You need a voltmeter to hook up to the battery terminals.
The first time I read this I thought you were suggesting a volunteer to hook up to the battery and I was wondering what bizarre procedure you had in mind....

Quote:
Check it with the car off. Turn the car on, check it again. It should go up to about 12+ volts with the car running. (Check your manual for exact numbers)

It will drop again when you turn the car off.

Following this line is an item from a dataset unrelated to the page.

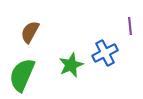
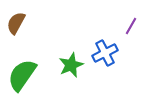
purple line: moved 1 px right; rotated 36 degrees clockwise
brown semicircle: moved 14 px left, 9 px up
green semicircle: rotated 12 degrees clockwise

If it drops to zero, the battery is dead.
If it doesn't go up when you turn the car on, the alternator is not working. (Or if it doesn't go up to the right number) TO be sure, reconnect to the terminals on the alternator - just to eliminate the chance of a bad cable.

Its very likely you alternator from what you've said.
yes, a car will run without an alternator on just battery power for a while, especially an older car that isn't computer dependant.
IANAM but I believe you can get a reading of 12V from a 12V battery that doesn't have much capacity left. I think they measure an in-line measurement of how many amps the battery can supply under load rather than a parallel measure of voltage (or maybe both at the same time).

Also, I have read on this board and elsewhere many times that in the old days you could disconnect the battery from a running car and it will still run but in modern vehicles you should never do this. I think it has something to do with voltage spikes, possibly frying the electronics.